Shares of Rackspace Hosting, (NYSE:RAX) had another difficult week as both Amazon and Google cut pricing of cloud services. Shares ended down 5.3% for the week and 20% for the year as investors sold ahead of the first quarter closing on Monday. Looking ahead, it is difficult to see how Rackspace will not be affected by this new round of cuts.
Cost cutting is accelerating, not slowing
Google, (NASDAQ:GOOGL) fired its most recent shot at Amazon on March 25, when it cut prices massively in an attempt to bring cloud computing pricing in parity with Moore's Law. The price cuts amounted to a drop in on-demand, pay-as-you-go services by 30%-85%.
Amazon.com, (NASDAQ:AMZN) fired back a day later in a blog posting that begins with the sentence: "It is always fun to write about price reductions." Amazon and Google are competing for the reputation of being the low-cost services player and the award that goes to the winner is the hearts and minds of developers. This price cut by Amazon is the 42nd since 2008, and there is no sign of it stopping anytime soon.
Amazon's blog post, goes on to tell customers that these reductions will be applied to their bills without any action on their behalf. You have to love this. When was the last time that your cable bill dropped because Comcast's equipment prices fell?

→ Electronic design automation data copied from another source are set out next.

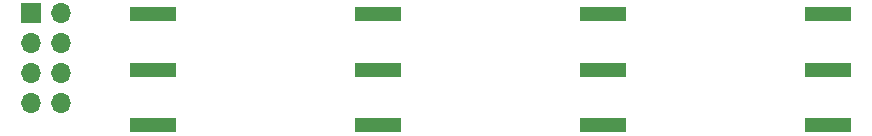
<source format=gbr>
%TF.GenerationSoftware,KiCad,Pcbnew,(6.0.0)*%
%TF.CreationDate,2022-04-04T18:39:18-04:00*%
%TF.ProjectId,SweetBusinessDaughtercard,53776565-7442-4757-9369-6e6573734461,rev?*%
%TF.SameCoordinates,Original*%
%TF.FileFunction,Soldermask,Bot*%
%TF.FilePolarity,Negative*%
%FSLAX46Y46*%
G04 Gerber Fmt 4.6, Leading zero omitted, Abs format (unit mm)*
G04 Created by KiCad (PCBNEW (6.0.0)) date 2022-04-04 18:39:18*
%MOMM*%
%LPD*%
G01*
G04 APERTURE LIST*
%ADD10R,4.000000X1.300000*%
%ADD11R,1.700000X1.700000*%
%ADD12O,1.700000X1.700000*%
G04 APERTURE END LIST*
D10*
%TO.C,SW3*%
X137310100Y-61177100D03*
X137310100Y-65877100D03*
X137310100Y-70577100D03*
%TD*%
%TO.C,SW4*%
X156358900Y-61177100D03*
X156358900Y-65877100D03*
X156358900Y-70577100D03*
%TD*%
%TO.C,SW1*%
X99212500Y-61177100D03*
X99212500Y-65877100D03*
X99212500Y-70577100D03*
%TD*%
%TO.C,SW2*%
X118261300Y-61177100D03*
X118261300Y-65877100D03*
X118261300Y-70577100D03*
%TD*%
D11*
%TO.C,J0*%
X88900000Y-61118750D03*
D12*
X91440000Y-61118750D03*
X88900000Y-63658750D03*
X91440000Y-63658750D03*
X88900000Y-66198750D03*
X91440000Y-66198750D03*
X88900000Y-68738750D03*
X91440000Y-68738750D03*
%TD*%
M02*

</source>
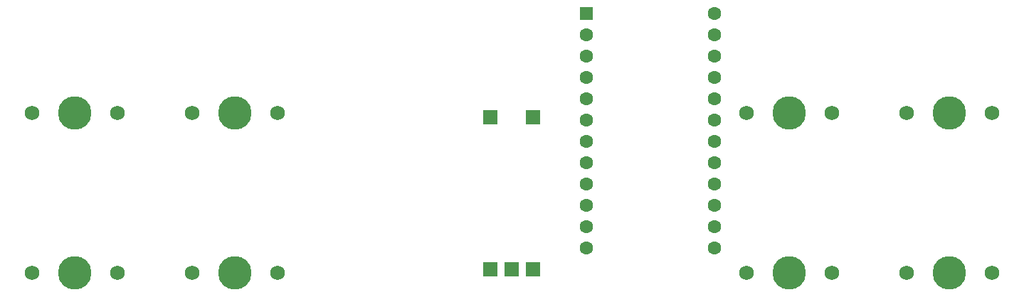
<source format=gbr>
%TF.GenerationSoftware,KiCad,Pcbnew,(6.0.1)*%
%TF.CreationDate,2022-04-18T11:29:40-05:00*%
%TF.ProjectId,Pikatea R26 Kit LED Macropad,50696b61-7465-4612-9052-3236204b6974,rev?*%
%TF.SameCoordinates,Original*%
%TF.FileFunction,Soldermask,Bot*%
%TF.FilePolarity,Negative*%
%FSLAX46Y46*%
G04 Gerber Fmt 4.6, Leading zero omitted, Abs format (unit mm)*
G04 Created by KiCad (PCBNEW (6.0.1)) date 2022-04-18 11:29:40*
%MOMM*%
%LPD*%
G01*
G04 APERTURE LIST*
%ADD10C,1.750000*%
%ADD11C,3.987800*%
%ADD12C,1.600000*%
%ADD13R,1.600000X1.600000*%
%ADD14R,1.700000X1.700000*%
G04 APERTURE END LIST*
D10*
%TO.C,MX8*%
X89971479Y-88323660D03*
D11*
X95051479Y-88323660D03*
D10*
X100131479Y-88323660D03*
%TD*%
%TO.C,MX7*%
X109021480Y-88323660D03*
D11*
X114101480Y-88323660D03*
D10*
X119181480Y-88323660D03*
%TD*%
%TO.C,MX6*%
X175021480Y-88323660D03*
D11*
X180101480Y-88323660D03*
D10*
X185181480Y-88323660D03*
%TD*%
%TO.C,MX5*%
X194071480Y-88323660D03*
D11*
X199151480Y-88323660D03*
D10*
X204231480Y-88323660D03*
%TD*%
%TO.C,MX4*%
X89971479Y-107373660D03*
D11*
X95051479Y-107373660D03*
D10*
X100131479Y-107373660D03*
%TD*%
%TO.C,MX3*%
X109021480Y-107373659D03*
D11*
X114101480Y-107373659D03*
D10*
X119181480Y-107373659D03*
%TD*%
%TO.C,MX2*%
X175021480Y-107373659D03*
D11*
X180101480Y-107373659D03*
D10*
X185181480Y-107373659D03*
%TD*%
%TO.C,MX1*%
X194071480Y-107373659D03*
D11*
X199151480Y-107373659D03*
D10*
X204231480Y-107373659D03*
%TD*%
D12*
%TO.C,U1*%
X171221400Y-76415900D03*
X171221400Y-78955900D03*
X171221400Y-81495900D03*
X171221400Y-84035900D03*
X171221400Y-86575900D03*
X171221400Y-89115900D03*
X171221400Y-91655900D03*
X171221400Y-94195900D03*
X171221400Y-96735900D03*
X171221400Y-99275900D03*
X171221400Y-101815900D03*
X171221400Y-104355900D03*
X155981400Y-104355900D03*
X155981400Y-101815900D03*
X155981400Y-99275900D03*
X155981400Y-96735900D03*
X155981400Y-94195900D03*
X155981400Y-91655900D03*
X155981400Y-89115900D03*
X155981400Y-86575900D03*
X155981400Y-84035900D03*
X155981400Y-81495900D03*
X155981400Y-78955900D03*
D13*
X155981400Y-76415900D03*
%TD*%
D14*
%TO.C,SW3*%
X144531080Y-88798659D03*
X149611080Y-88798659D03*
X147071080Y-106898659D03*
X144531080Y-106898659D03*
X149611080Y-106898659D03*
%TD*%
M02*

</source>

Amazon and Google are giving their profits back to the customers and they can afford to do this because the businesses are being funded by other operations. That isn't the case for Rackspace and it's now hitting the financials. In 2013, many of the traditional metrics used to gauge successful growth improved. Revenue of $1.1 billion, grew 11%, the number of employees grew 16.5% to 5,651, and the number of servers deployed grew 14.8% to 103,886. Unfortunately, profits reversed direction as income from operations declined to $133 million, down 22.9% from 2012.
Financial impact will be greater in 2014 than 2013
Looking ahead, it is difficult to know how much of an impact pricing can have on the financials, which is the most direct correlation to share price. However, the company has value to competitors in a host of different ways. Rackspace has consistently been at the cutting edge of cloud infrastructure development -- e.g., its joint project with NASA, Openstack. It is ranked as the 29th best company to work for by Fortune. By being at the cutting edge with a good corporate culture, the company has amassed a team of highly sought-after engineers, making it an interesting acquisition candidate for the likes of IBM, Amazon or Google.
What's a fair price for a great culture and intellectual property?
This leaves the question of price. What price would a competitor be willing to pay for the company? Looking at the issue using traditional metrics is difficult. The shares are trading at a trailing price-to-earnings ratio of 51, but the real forward P/E could be much greater. It's likely that a new CEO will fill the open slot left by its now-retired chief executive and slash costs, but it better happen quickly before the talent goes elsewhere.